### Provided material
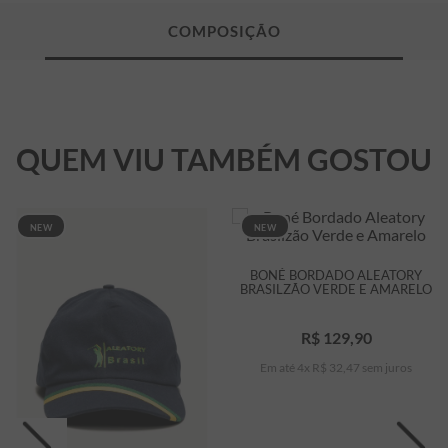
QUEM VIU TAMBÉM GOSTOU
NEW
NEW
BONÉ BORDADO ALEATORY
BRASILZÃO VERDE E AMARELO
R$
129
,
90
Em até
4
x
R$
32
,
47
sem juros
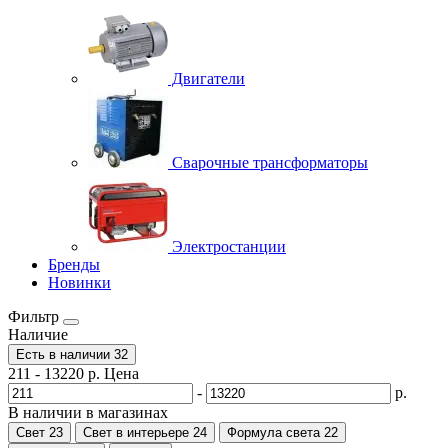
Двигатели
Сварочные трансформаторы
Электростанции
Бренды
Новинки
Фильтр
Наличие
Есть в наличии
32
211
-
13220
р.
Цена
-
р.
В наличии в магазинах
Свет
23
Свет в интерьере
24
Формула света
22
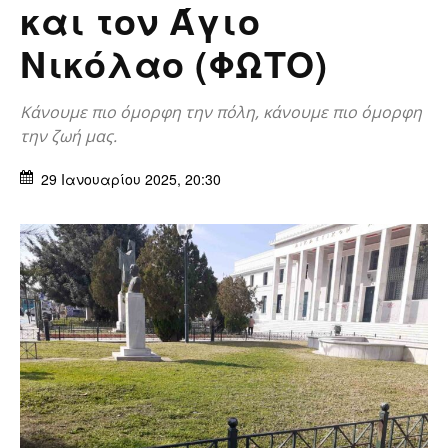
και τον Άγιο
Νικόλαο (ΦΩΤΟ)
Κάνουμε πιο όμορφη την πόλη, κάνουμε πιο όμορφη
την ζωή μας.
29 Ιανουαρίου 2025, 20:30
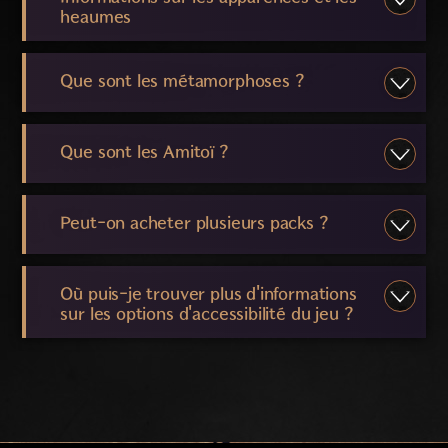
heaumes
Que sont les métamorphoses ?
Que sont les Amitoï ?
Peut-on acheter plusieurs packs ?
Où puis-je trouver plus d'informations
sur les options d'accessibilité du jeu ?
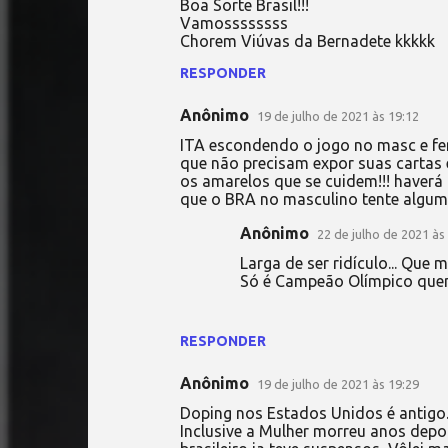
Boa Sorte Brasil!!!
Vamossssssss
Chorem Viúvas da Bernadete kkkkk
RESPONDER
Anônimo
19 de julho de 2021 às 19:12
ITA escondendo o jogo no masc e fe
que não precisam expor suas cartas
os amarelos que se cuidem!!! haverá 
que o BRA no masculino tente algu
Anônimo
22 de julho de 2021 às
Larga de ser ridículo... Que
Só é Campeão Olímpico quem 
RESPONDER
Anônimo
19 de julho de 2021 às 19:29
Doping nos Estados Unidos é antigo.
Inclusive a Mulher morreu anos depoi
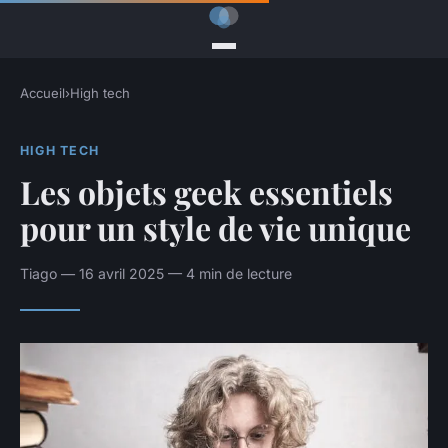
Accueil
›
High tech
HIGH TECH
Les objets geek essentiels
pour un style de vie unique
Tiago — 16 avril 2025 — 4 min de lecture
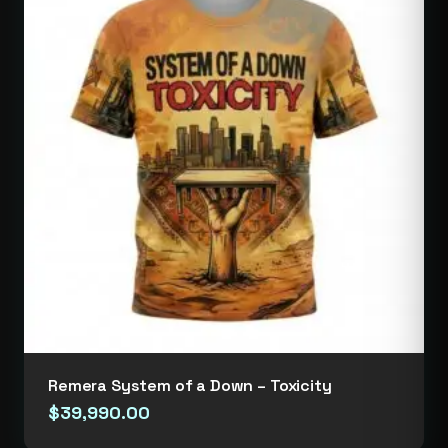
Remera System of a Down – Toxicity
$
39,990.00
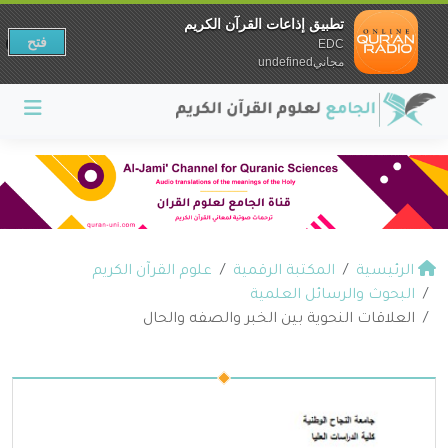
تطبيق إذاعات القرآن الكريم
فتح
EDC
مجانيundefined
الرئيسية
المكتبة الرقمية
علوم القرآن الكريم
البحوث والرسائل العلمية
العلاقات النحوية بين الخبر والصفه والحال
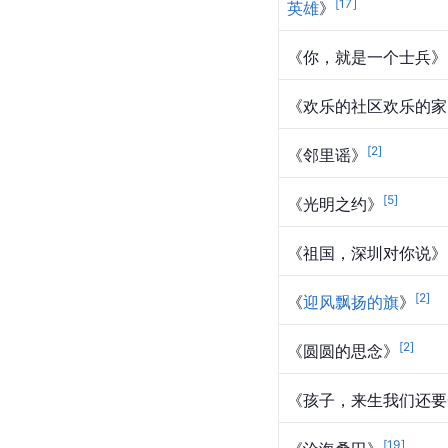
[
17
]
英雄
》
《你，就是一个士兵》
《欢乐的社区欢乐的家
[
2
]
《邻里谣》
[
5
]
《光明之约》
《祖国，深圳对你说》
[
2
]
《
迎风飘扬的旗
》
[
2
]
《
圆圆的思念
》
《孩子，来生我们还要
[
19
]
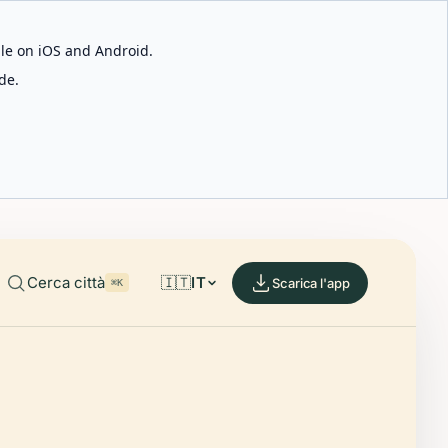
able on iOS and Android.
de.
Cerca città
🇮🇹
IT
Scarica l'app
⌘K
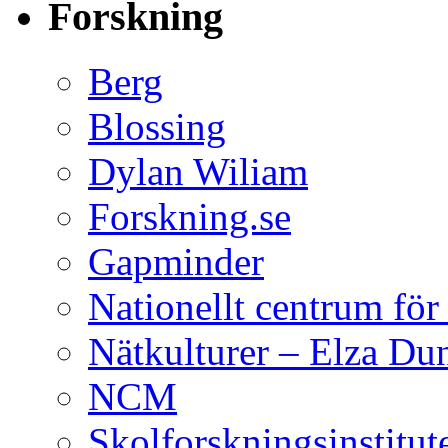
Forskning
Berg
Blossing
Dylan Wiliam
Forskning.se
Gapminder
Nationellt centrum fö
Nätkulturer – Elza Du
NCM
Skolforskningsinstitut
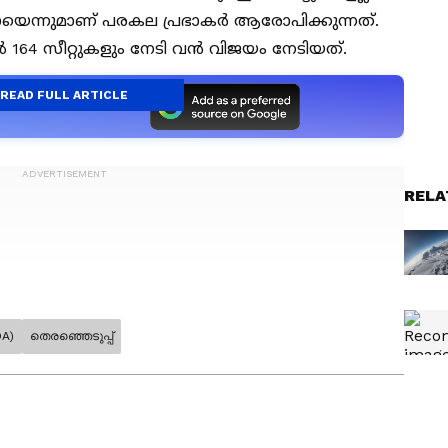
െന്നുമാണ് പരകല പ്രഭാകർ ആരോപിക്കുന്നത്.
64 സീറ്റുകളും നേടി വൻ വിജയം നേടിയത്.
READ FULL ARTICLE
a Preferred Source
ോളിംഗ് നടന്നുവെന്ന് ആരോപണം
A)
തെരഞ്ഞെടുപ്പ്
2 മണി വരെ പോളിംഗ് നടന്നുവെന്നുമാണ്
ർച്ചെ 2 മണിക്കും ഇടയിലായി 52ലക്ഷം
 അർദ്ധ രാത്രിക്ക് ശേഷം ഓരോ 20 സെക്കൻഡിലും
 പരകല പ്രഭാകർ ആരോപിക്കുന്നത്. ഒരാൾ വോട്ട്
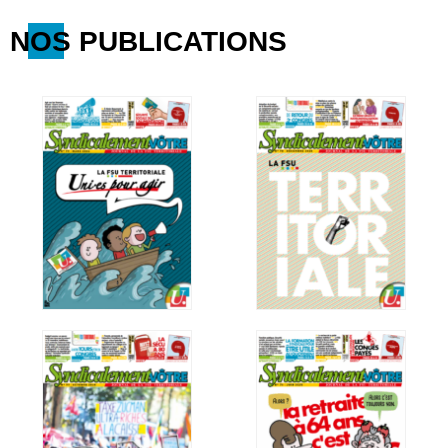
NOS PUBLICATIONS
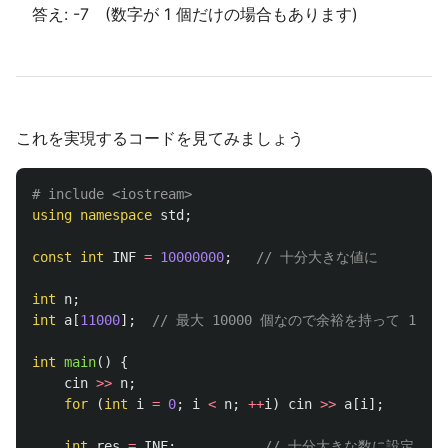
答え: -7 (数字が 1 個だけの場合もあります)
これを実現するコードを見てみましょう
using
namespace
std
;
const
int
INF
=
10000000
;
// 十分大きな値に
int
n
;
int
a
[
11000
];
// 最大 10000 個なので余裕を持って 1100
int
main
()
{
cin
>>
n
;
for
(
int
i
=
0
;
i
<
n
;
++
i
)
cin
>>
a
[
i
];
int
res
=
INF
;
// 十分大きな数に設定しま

### To-do item
Every line from the one containing "Forskning.se" through the end of the entries above is to be copied exactly; pictures are to be left out.

### Answer to this problem
Forskning.se
Gapminder
Nationellt centrum fö
Nätkulturer – Elza Du
NCM
Skolforskningsinstitut
െന്നുമാണ് പരകല പ്രഭാകർ ആരോപിക്കുന്നത്.
64 സീറ്റുകളും നേടി വൻ വിജയം നേടിയത്.
READ FULL ARTICLE
a Preferred Source
ോളിംഗ് നടന്നുവെന്ന് ആരോപണം
A)
തെരഞ്ഞെടുപ്പ്
2 മണി വരെ പോളിംഗ് നടന്നുവെന്നുമാണ്
ർച്ചെ 2 മണിക്കും ഇടയിലായി 52ലക്ഷം
 അർദ്ധ രാത്രിക്ക് ശേഷം ഓരോ 20 സെക്കൻഡിലും
 പരകല പ്രഭാകർ ആരോപിക്കുന്നത്. ഒരാൾ വോട്ട്
NOS PUBLICATIONS
答え: -7 (数字が 1 個だけの場合もあります)
これを実現するコードを見てみましょう
using
namespace
std
;
const
int
INF
=
10000000
;
// 十分大きな値に
int
n
;
int
a
[
11000
];
// 最大 10000 個なので余裕を持って 1100
int
main
()
{
cin
>>
n
;
for
(
int
i
=
0
;
i
<
n
;
++
i
)
cin
>>
a
[
i
];
int
res
=
INF
;
// 十分大きな数に設定しま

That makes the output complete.